===== DOCUMENT TEXT =====

An auditor noted that client sales increased 10 percent for the year. At the same time, Cost of Goods Sold as a percentage of sales had decreased from 45 percent to 40 percent and year-end accounts receivable had increased by 8 percent. Based on this information, the auditor interviewed the sales manager, who stated that the increase in sales without a corresponding increase in cost of goods sold was due to a price increase enacted by the company during the year. How would the auditor test the sales manager's representation? a. Perform additional inquiries with sales personnel. b. Obtain copies of all price lists in use during the year and vouch the prices to sales invoices. c. Send confirmations asking customers about unit prices paid for product. d. Vouch vender invoices to payments made after year-end.

b. Correct Reviewing the changes in pricing during the year and ensuring that customers were charged the new prices provides sufficient, reliable evidence to support the sales manager's representation.

An audit client sells 15 to 20 units of product annually. A large portion of the annual sales occur in the last month of the fiscal year. Annual sales have not materially changed over the past five years. Which of the following approaches would be most effective concerning the timing of audit procedures for revenue? a. The auditor should perform analytical procedures at an interim date and discuss any changes in the level of sales with senior management. b. The auditor should inspect transactions occurring in the last month of the fiscal year and review the related sale contracts to determine that revenue was posted in the proper period. c. The auditor should perform tests of controls at an interim date to obtain audit evidence about the operational effectiveness of internal controls over sales. d. The auditor should review period-end compensation to determine whether bonuses were paid to meet earnings goals.

b. Correct Since a large portion of the sales occur in the last month the auditor needs to test end of year sales, specifically the determination of the timing of sales is important to ensure sales were recorded in the proper period.

Confirmation of individual accounts receivable balances directly with debtors will, of itself, normally provide the strongest evidence concerning the a. Collectability of the balances confirmed. b. Ownership of the balances confirmed. c. Existence of the balances confirmed. d. Internal control over balances confirmed.

c. Correct Accounts receivable confirmation enables recipients to respond that they owe the company or that they dispute or disagree with the amount the company says they owe.

Which of the following is the best reason for prenumbering in numerical sequence documents such as sales orders, shipping documents, and sales invoices? a. Enables company personnel to determine the accuracy of each document. b. Enables personnel to determine the proper period recording of sales revenue and receivables. c. Enables personnel to check the numerical sequence for missing documents and unrecorded transactions. d. Enables personnel to determine the validity of recorded transactions.

c. Correct Checking the sequence for missing numbers identifies documents not yet fully processed in the revenue cycle. It does not provide evidence about accuracy, cutoff. or occurrence.

Which of the following internal control activities most likely would deter lapping of collections from customers? a. Independent internal verification of dates of entry in the cash receipts journal with dates of daily cash summaries. b. Authorization of write-offs of uncollectable accounts by a supervisor independent of credit approval. c. Separation of duties between receiving cash and posting the accounts receivable ledger. d. Supervisory comparison of the daily cash summary with the sum of the cash receipts journal entries.

===== RAW DATA =====

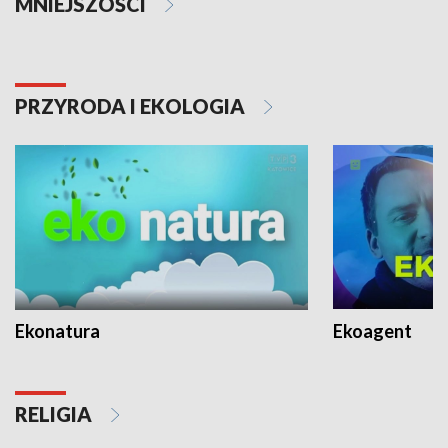
MNIEJSZOŚCI
PRZYRODA I EKOLOGIA
Ekonatura
Ekoagent
RELIGIA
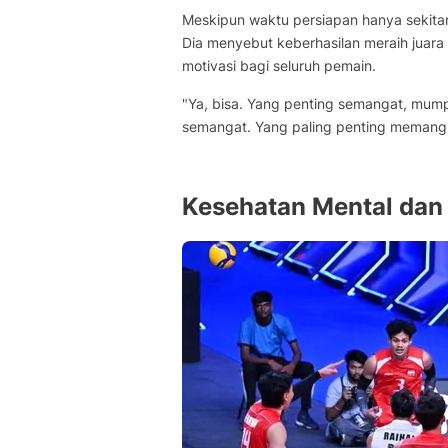
Meskipun waktu persiapan hanya sekitar 
Dia menyebut keberhasilan meraih juara
motivasi bagi seluruh pemain.
"Ya, bisa. Yang penting semangat, mumpu
semangat. Yang paling penting memang
Kesehatan Mental dan 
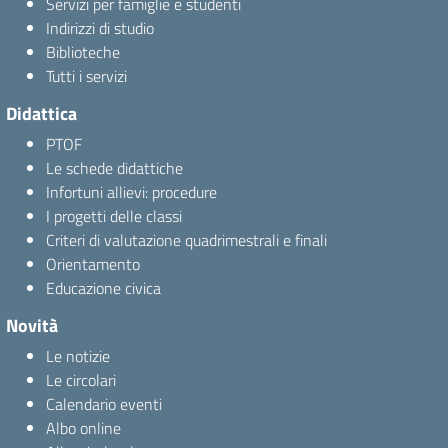
Servizi per famiglie e studenti
Indirizzi di studio
Biblioteche
Tutti i servizi
Didattica
PTOF
Le schede didattiche
Infortuni allievi: procedure
I progetti delle classi
Criteri di valutazione quadrimestrali e finali
Orientamento
Educazione civica
Novità
Le notizie
Le circolari
Calendario eventi
Albo online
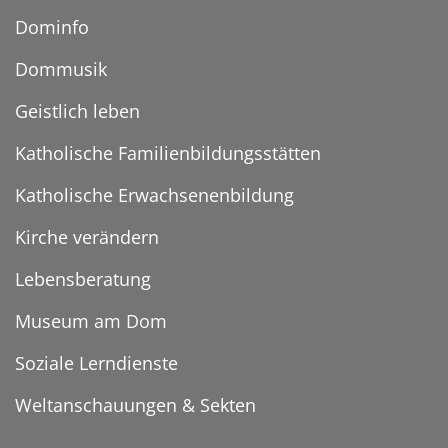
Dominfo
Dommusik
Geistlich leben
Katholische Familienbildungsstätten
Katholische Erwachsenenbildung
Kirche verändern
Lebensberatung
Museum am Dom
Soziale Lerndienste
Weltanschauungen & Sekten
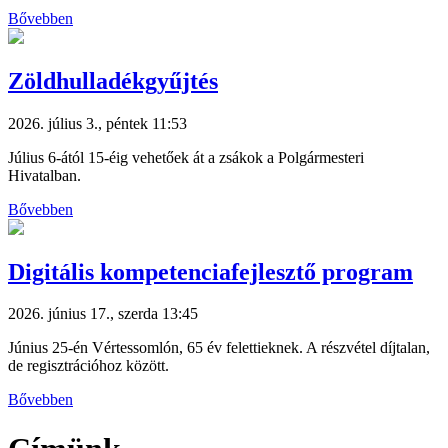
Bővebben
Zöldhulladékgyűjtés
2026. július 3., péntek 11:53
Július 6-ától 15-éig vehetőek át a zsákok a Polgármesteri
Hivatalban.
Bővebben
Digitális kompetenciafejlesztő program
2026. június 17., szerda 13:45
Június 25-én Vértessomlón, 65 év felettieknek. A részvétel díjtalan,
de regisztrációhoz között.
Bővebben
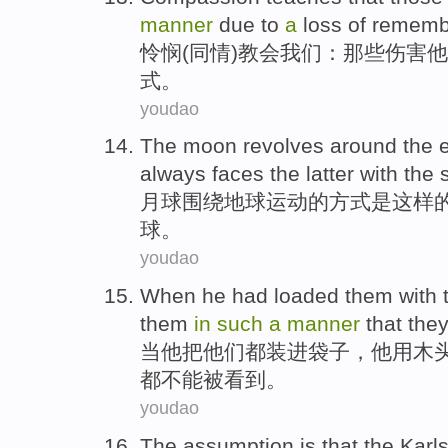
manner
due
to
a
loss
of
rememb
怜悯
(同情)
教会我们
：
那些
伤害
他
式
。
youdao
The moon
revolves around
the
always
faces
the
latter
with
the
月球
围绕
地球
运动
的方式
是
这样
球。
youdao
When
he
had
loaded them with
them
in
such
a
manner
that
the
当
他
把
他们
都
装
进
袋子，
他用
木
都不能被看到。
youdao
The assumption
is that the
Karl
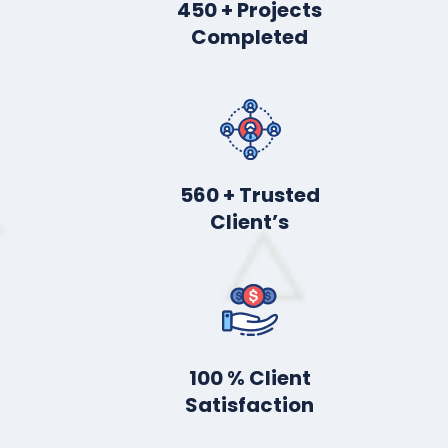
450
+ Projects
Completed
560
+ Trusted
Client’s
100
% Client
Satisfaction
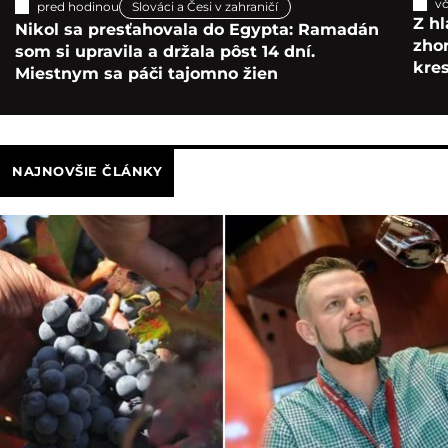
vč
pred hodinou
Slováci a Česi v zahraničí
Z hl
Nikol sa presťahovala do Egypta: Ramadán
zho
som si upravila a držala pôst 14 dní.
kre
Miestnym sa páči tajomno žien
NAJNOVŠIE ČLÁNKY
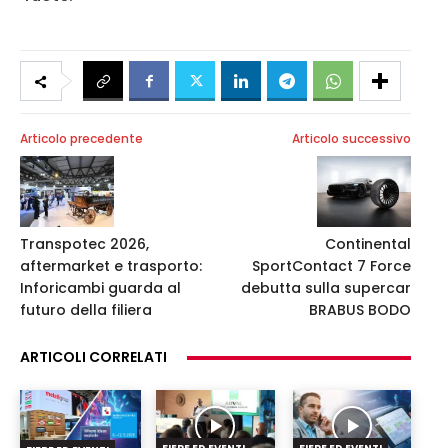
Articolo precedente
Articolo successivo
Transpotec 2026,
Continental
aftermarket e trasporto:
SportContact 7 Force
Inforicambi guarda al
debutta sulla supercar
futuro della filiera
BRABUS BODO
ARTICOLI CORRELATI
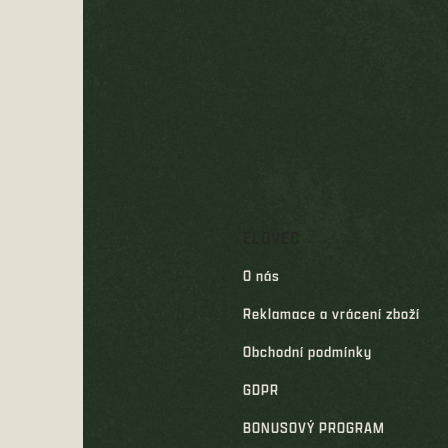
á
p
a
t
í
ELOVEC
O nás
Reklamace a vrácení zboží
Obchodní podmínky
GDPR
BONUSOVÝ PROGRAM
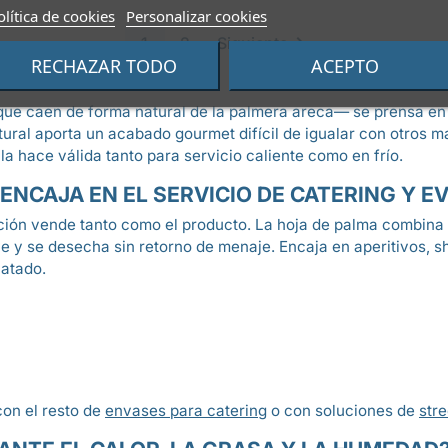
olítica de cookies
Personalizar cookies

1
2
Siguiente
RECHAZAR TODO
ACEPTO
ue caen de forma natural de la palmera areca— se prensa en c
tural aporta un acabado gourmet difícil de igualar con otros m
la hace válida tanto para servicio caliente como en frío.
 ENCAJA EN EL SERVICIO DE CATERING Y 
ción vende tanto como el producto. La hoja de palma combina
sirve y se desecha sin retorno de menaje. Encaja en aperitivos,
latado.
con el resto de
envases para catering
o con soluciones de
stre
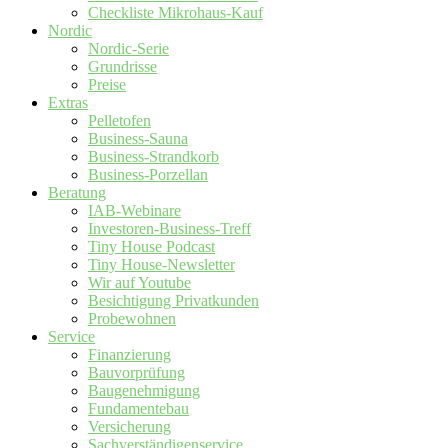
Checkliste Mikrohaus-Kauf
Nordic
Nordic-Serie
Grundrisse
Preise
Extras
Pelletofen
Business-Sauna
Business-Strandkorb
Business-Porzellan
Beratung
IAB-Webinare
Investoren-Business-Treff
Tiny House Podcast
Tiny House-Newsletter
Wir auf Youtube
Besichtigung Privatkunden
Probewohnen
Service
Finanzierung
Bauvorprüfung
Baugenehmigung
Fundamentebau
Versicherung
Sachverständigenservice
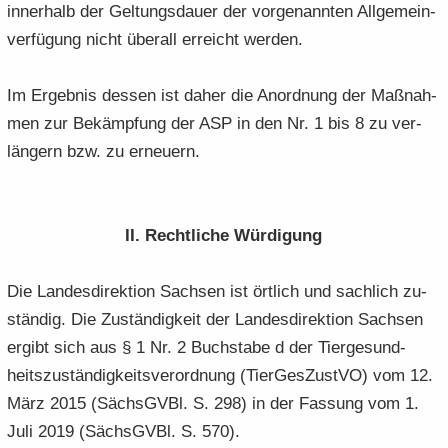
in­ner­halb der Gel­tungs­dau­er der vor­ge­nann­ten All­ge­mein­
ver­fü­gung nicht über­all er­reicht wer­den.
Im Er­geb­nis des­sen ist daher die An­ord­nung der Maß­nah­
men zur Be­kämp­fung der ASP in den Nr. 1 bis 8 zu ver­
län­gern bzw. zu er­neu­ern.
II. Recht­li­che Wür­di­gung
Die Lan­des­di­rek­ti­on Sach­sen ist ört­lich und sach­lich zu­
stän­dig. Die Zu­stän­dig­keit der Lan­des­di­rek­ti­on Sach­sen
er­gibt sich aus § 1 Nr. 2 Buch­sta­be d der Tier­ge­sund­
heits­zu­stän­dig­keits­ver­ord­nung (Tier­Ges­Zu­st­VO) vom 12.
März 2015 (Sächs­GVBl. S. 298) in der Fas­sung vom 1.
Juli 2019 (Sächs­GVBl. S. 570).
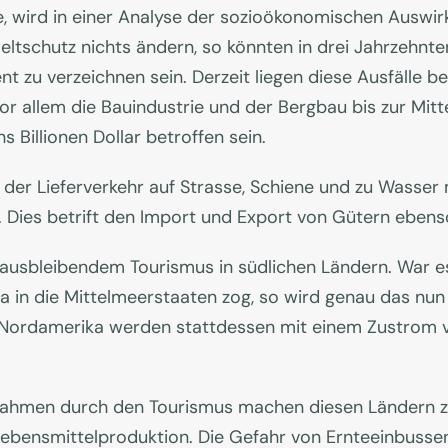
, wird in einer Analyse der sozioökonomischen Auswir
eltschutz nichts ändern, so könnten in drei Jahrzehnte
ent zu verzeichnen sein. Derzeit liegen diese Ausfälle 
r allem die Bauindustrie und der Bergbau bis zur Mitt
 Billionen Dollar betroffen sein.
 der Lieferverkehr auf Strasse, Schiene und zu Wasser
 Dies betrift den Import und Export von Gütern ebens
 ausbleibendem Tourismus in südlichen Ländern. War e
a in die Mittelmeerstaaten zog, so wird genau das nun
Nordamerika werden stattdessen mit einem Zustrom vo
nnahmen durch den Tourismus machen diesen Ländern zu
ebensmittelproduktion. Die Gefahr von Ernteeinbussen 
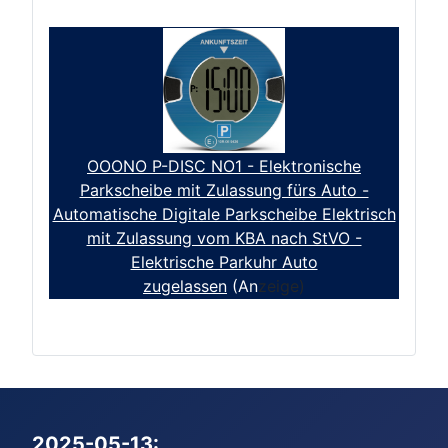
OOONO P-DISC NO1 - Elektronische
Parkscheibe mit Zulassung fürs Auto -
Automatische Digitale Parkscheibe Elektrisch
mit Zulassung vom KBA nach StVO -
Elektrische Parkuhr Auto
zugelassen
(An
zeige)
2025-05-13:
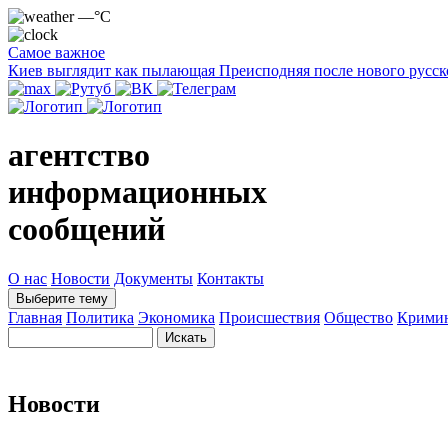
—°C
Самое важное
Киев выглядит как пылающая Преисподняя после нового русск
агентство
информационных
сообщений
О нас
Новости
Документы
Контакты
Выберите тему
Главная
Политика
Экономика
Происшествия
Общество
Крими
Новости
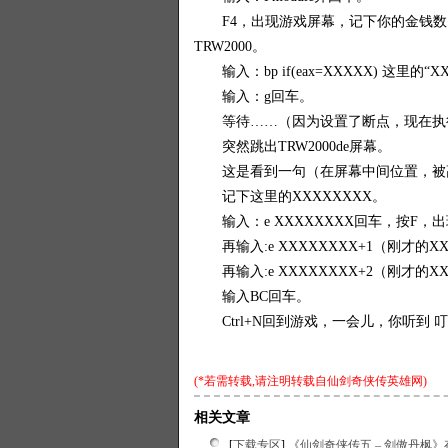
F4，出现游戏屏幕，记下你的金钱数 
TRW2000。
输入：bp if(eax=XXXXX) 这里的
输入：g回车。
等待……（因为设置了断点，现在执
突然跳出TRW2000de屏幕。
这是看到一句（在屏幕中间位置，被高亮显示）
记下这里的XXXXXXXX。
输入：e XXXXXXXX回车，按F，
再输入:e XXXXXXXX+1（刚才的X
再输入:e XXXXXXXX+2（刚才的X
输入BC回车。
Ctrl+N回到游戏，一会儿，你听到 
(*若需转载,请注明转载自
仙剑奇侠传英雄网
)
相关文章
[
下载专区
]
《仙剑奇侠传五 – 剑傲丹枫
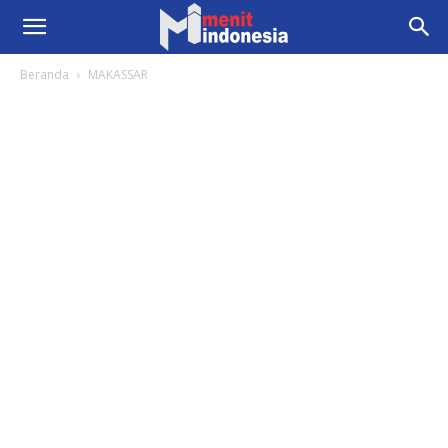
Beranda
MAKASSAR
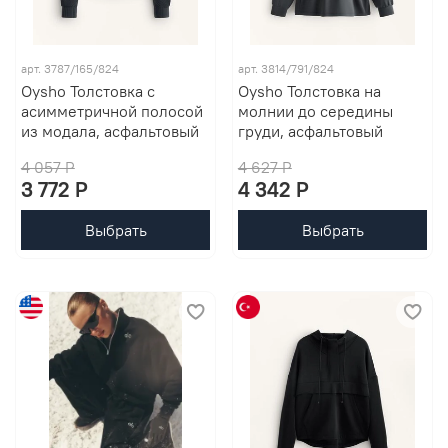
арт. 3787/165/824
арт. 3814/791/824
Oysho Толстовка с
Oysho Толстовка на
асимметричной полосой
молнии до середины
из модала, асфальтовый
груди, асфальтовый
4 057 P
4 627 P
3 772 P
4 342 P
Выбрать
Выбрать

=====

- PROBLEM TO SOLVE -
Decide whether each statement agrees with the auditing text. Answer yes or no for each, and quote the text's deciding words exactly.
1. In the first scenario, year-end accounts receivable rose by 8 percent.
2. For the client that sells 15 to 20 units of product annually, annual sales have changed materially over the past five years.
3. In the first scenario, Cost of Goods Sold as a percentage of sales rose from 40 percent to 45 percent.
Use only the auditing text for what follows, not the material.

- SOLUTION TO THE EXERCISE -
1. Yes: "year-end accounts receivable had increased by 8 percent"
2. No: "Annual sales have not materially changed over the past five years."
3. No: "Cost of Goods Sold as a percentage of sales had decreased from 45 percent to 40 percent"